原文:
━━━━━━━━━━━━━━━━

説明

RFタグ及び通信システム

【課題】消耗交換ユニットの情報が記憶されるメモリに対して読み書きを実行するために、接触通信と非接触通信の双方が可能な複合インターフェースを組み込み、接触通信時の端子間に静電気が加えられても、IC回路に加わる電圧を抑制する。
【解決手段】同一の回路で非接触通信と接触通信を可能とすると共に、RFアンテナコイル120の一端部に第1の接触通信用信号線124の一端を接続し、RFアンテナコイル120の一端部からコイル部全体の巻数の1/10〜1/3となる位置に第2の接触通信用信号線126の一端を接続する。第1及び第2の接触通信用信号線124、126との間における直流成分が低インピーダンスとなり、第1及び第2の接触通信用信号線124、126との間に静電気が加わっても、RFアンテナコイル120に電流が流れ、RF回路110、ロジック回路108、不揮発性メモリ102には何ら影響がない。

━━━━━━━━━━━━━━━━

演習用の記録:
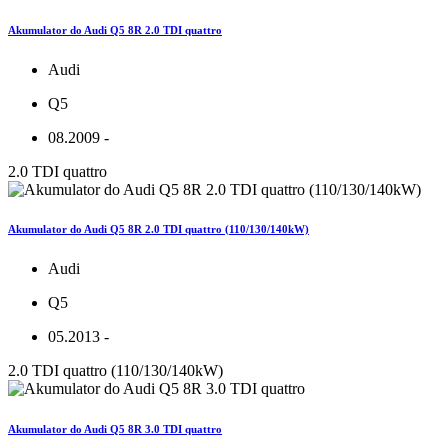
Akumulator do Audi Q5 8R 2.0 TDI quattro
Audi
Q5
08.2009 -
2.0 TDI quattro
Akumulator do Audi Q5 8R 2.0 TDI quattro (110/130/140kW)
Audi
Q5
05.2013 -
2.0 TDI quattro (110/130/140kW)
Akumulator do Audi Q5 8R 3.0 TDI quattro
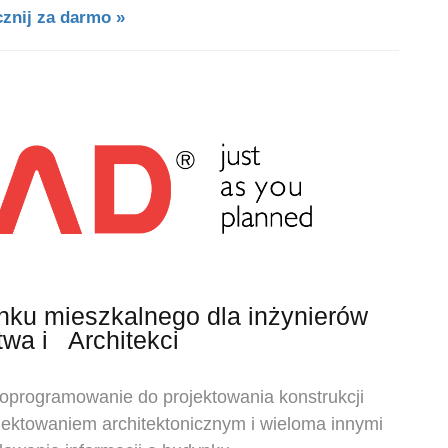
znij za darmo »
ynku mieszkalnego dla
inżynierów
twa
i
Architekci
 oprogramowanie do projektowania konstrukcji
ektowaniem architektonicznym i wieloma innymi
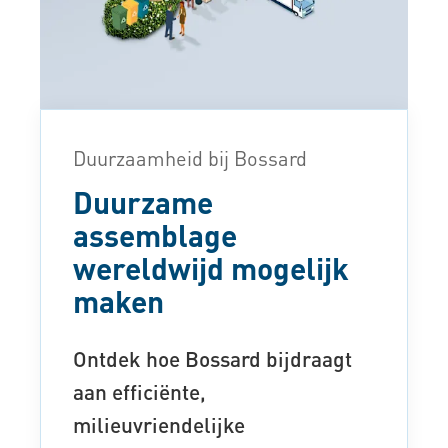
Duurzaamheid bij Bossard
Duurzame
assemblage
wereldwijd mogelijk
maken
Ontdek hoe Bossard bijdraagt
aan efficiënte,
milieuvriendelijke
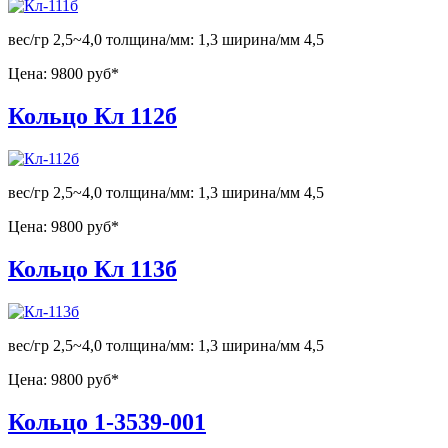
вес/гр 2,5~4,0 толщина/мм: 1,3 ширина/мм 4,5
Цена:
9800 руб*
Кольцо Кл 112б
вес/гр 2,5~4,0 толщина/мм: 1,3 ширина/мм 4,5
Цена:
9800 руб*
Кольцо Кл 113б
вес/гр 2,5~4,0 толщина/мм: 1,3 ширина/мм 4,5
Цена:
9800 руб*
Кольцо 1-3539-001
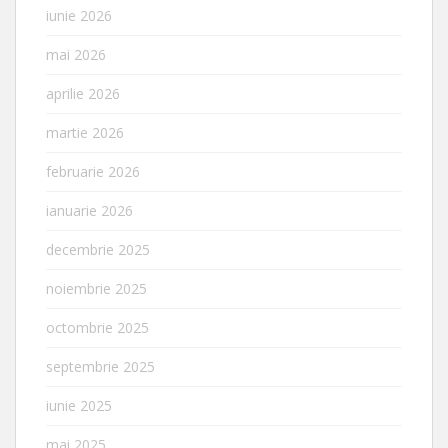
iunie 2026
mai 2026
aprilie 2026
martie 2026
februarie 2026
ianuarie 2026
decembrie 2025
noiembrie 2025
octombrie 2025
septembrie 2025
iunie 2025
mai 2025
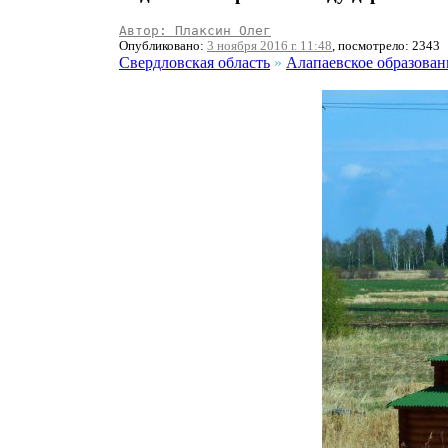
Автор: Плаксин Олег
Опубликовано:
3 ноября 2016 г. 11:48
, посмотрело: 2343
Свердловская область
»
Алапаевское образован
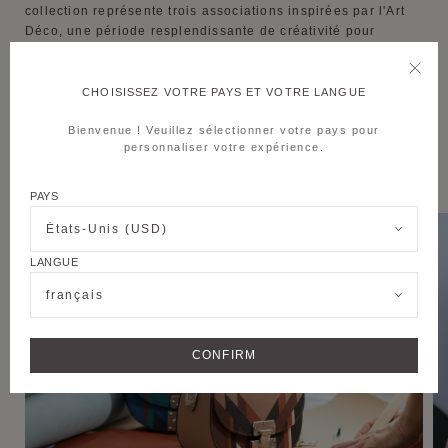
collection représente trois associations inspirées par l'Art
Déco, une période resplendissante de créativité pour
Moynat. Un ensemble d'arches élégant et formes
géométriques ornent le Flori qui est composé de 17 à 30
pièces de cuir. La précision géométrique de chaque élément
CHOISISSEZ VOTRE PAYS ET VOTRE LANGUE
juxtaposé sur la silhouette du Flori en trois styles visuels.
Bienvenue ! Veuillez sélectionner votre pays pour
personnaliser votre expérience.
PAYS
États-Unis (USD)
LANGUE
français
CONFIRM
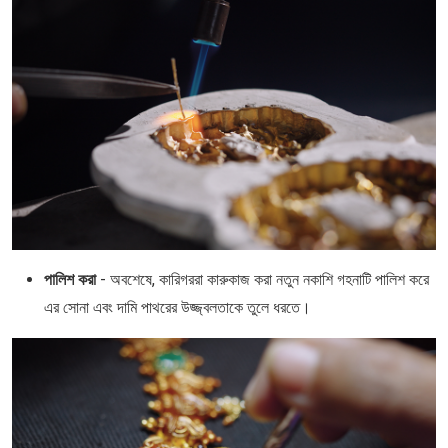
পালিশ করা
- অবশেষে, কারিগররা কারুকাজ করা নতুন নকাশি গহনাটি পালিশ করে
এর সোনা এবং দামি পাথরের উজ্জ্বলতাকে তুলে ধরতে।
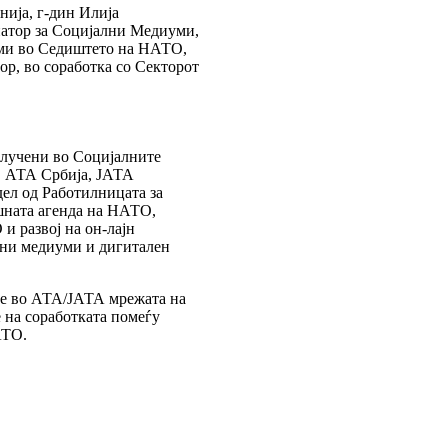
нија, г-дин Илија
натор за Социјални Медиуми,
уми во Седиштето на НАТО,
ор, во соработка со Секторот
вклучени во Социјалните
, АТА Србија, ЈАТА
дел од Работилницата за
шната агенда на НАТО,
и развој на он-лајн
лни медиуми и дигитален
те во АТА/ЈАТА мрежата на
 на соработката помеѓу
АТО.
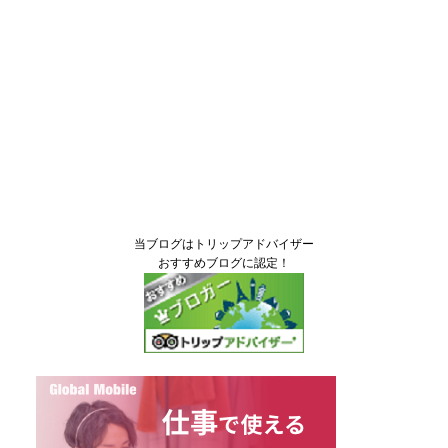
当ブログはトリップアドバイザー
おすすめブログに認定！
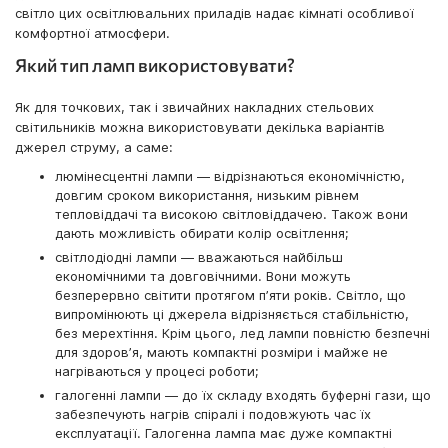
світло цих освітлювальних приладів надає кімнаті особливої
комфортної атмосфери.
Який тип ламп використовувати?
Як для точкових, так і звичайних накладних стельових
світильників можна використовувати декілька варіантів
джерел струму, а саме:
люмінесцентні лампи — відрізнаються економічністю,
довгим сроком використання, низьким рівнем
тепловіддачі та високою світловіддачею. Також вони
дають можливість обирати колір освітлення;
світлодіодні лампи — вважаються найбільш
економічними та довговічними. Вони можуть
безперервно світити протягом пʼяти років. Світло, що
випромінюють ці джерела відрізняється стабільністю,
без мерехтіння. Крім цього, лед лампи повністю безпечні
для здоровʼя, мають компактні розміри і майже не
нагріваються у процесі роботи;
галогенні лампи — до їх складу входять буферні гази, що
забезпечують нагрів спіралі і подовжують час їх
експлуатації. Галогенна лампа має дуже компактні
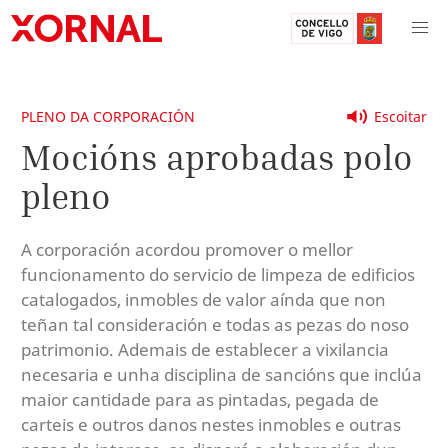
PLENO DA CORPORACIÓN
Escoitar
Mocións aprobadas polo
pleno
A corporación acordou promover o mellor
funcionamento do servicio de limpeza de edificios
catalogados, inmobles de valor aínda que non
teñan tal consideración e todas as pezas do noso
patrimonio. Ademais de establecer a vixilancia
necesaria e unha disciplina de sancións que inclúa
maior cantidade para as pintadas, pegada de
carteis e outros danos nestes inmobles e outras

━━━━━━━━━━━━━━━━

作業内容:
A – 原文の「RFタグ及び通信システム」から「リ102には何ら影響がない。」までを、一字も変えずに引用すること。
B – 記録のうち「Автор: Плаксин Олег」を含む行から「Алапаевское образован」を含む行までを、「Опубликовано」を「Размещено」に置き換えて書き直すこと。ほかは一切変えず、その範囲の行だけを示すこと。
原文と記録の間には何の関係もない。

作業ごとの解答:
A –
RFタグ及び通信システム

【課題】消耗交換ユニットの情報が記憶されるメモリに対して読み書きを実行するために、接触通信と非接触通信の双方が可能な複合インターフェースを組み込み、接触通信時の端子間に静電気が加えられても、IC回路に加わる電圧を抑制する。
【解決手段】同一の回路で非接触通信と接触通信を可能とすると共に、RFアンテナコイル120の一端部に第1の接触通信用信号線124の一端を接続し、RFアンテナコイル120の一端部からコイル部全体の巻数の1/10〜1/3となる位置に第2の接触通信用信号線126の一端を接続する。第1及び第2の接触通信用信号線124、126との間における直流成分が低インピーダンスとなり、第1及び第2の接触通信用信号線124、126との間に静電気が加わっても、RFアンテナコイル120に電流が流れ、RF回路110、ロジック回路108、不揮発性メモリ102には何ら影響がない。

B –
Автор: Плаксин Олег
Размещено:
3 ноября 2016 г. 11:48
, посмотрело: 2343
Свердловская область
»
Алапаевское образован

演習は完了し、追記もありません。